En conclusion, Emmanuel Maurel, vice-président du Conseil Régional d’IDF a rappelé combien le décrochage scolaire constitue une cause prioritaire pour le pays et la Région et la nécessité de mobiliser tous les acteurs susceptibles de faire progresser la situation. Environ 25000 jeunes franciliens sortis sans qualification du système scolaire, qui risquent de disparaître des dispositifs et vont se retrouver au chômage pour la moitié d’entre eux : « au-delà des questions de pédagogisme, s’insurge Emmanuel Maurel, cela justifie de mettre tout le monde autour de la table ». Entre Éducation nationale, apprentissage, formation professionnelle, et monde l’entreprise, il faut en finir avec ses univers cloisonnés et qui ne se parlent pas, à cause de  blocages d’ordre culturel qu’il va falloir lever. C’est la condition pour assurer une fluidité entre ces systèmes, qui permette aux élève passer de l’un à l’autre.

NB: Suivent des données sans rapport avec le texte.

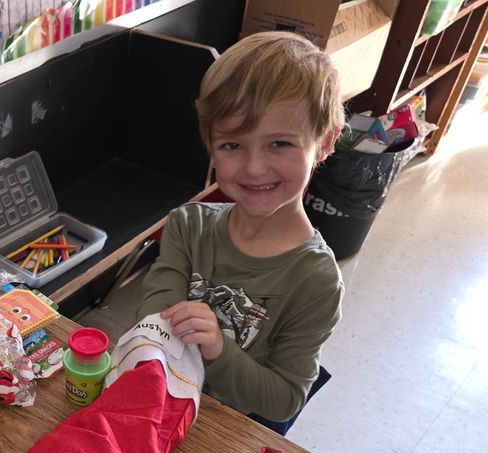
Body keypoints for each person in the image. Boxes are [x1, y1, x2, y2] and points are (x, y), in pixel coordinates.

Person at [138, 31, 345, 423]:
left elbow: (284, 400)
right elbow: (153, 317)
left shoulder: (316, 279)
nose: (253, 168)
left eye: (279, 144)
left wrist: (217, 346)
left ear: (324, 142)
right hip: (163, 404)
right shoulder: (188, 225)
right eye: (232, 146)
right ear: (211, 147)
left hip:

« On a décidé d’être concrets »

Mettre l’élève au centre, estime Emmanuel Maurel, c’est aussi lui permettre d’anticiper son parcours en connaissance de cause.  « On a décidé d’être concrets », annonce-t-il. Une expérience est mise en place dans 3 zones précises, emblématiques du problème du décrochage : l’Est du Val d’Oise, le Nord-Est de Paris, et St-Denis/St Ouen. Les élus ont peur de parler de pédagogie, domaine réserver de l’Éducation nationale : « on est là pour financer pas pour dire ce qu’il y a à faire », ironise-t-il. Mais les professionnels des entreprises dans lesquels vont travailler les jeunes, les dirigeants de CFA et les formateurs ont beaucoup à partager, en particulier sur la motivation et l’envie d’apprendre. « Ce n’est pas de la formation patronale : l’élève apprend à anticiper et choisir ce qu’il va faire ». Sur les CFA, les expérimentations ont permis de limiter les ruptures de contrat, qui sont la principale source d’échec. Un encouragement pour continuer dans ce sens, dans un domaine ou les politiques, conclut Emmanuel Maurel, ont « une obligation de résultat ».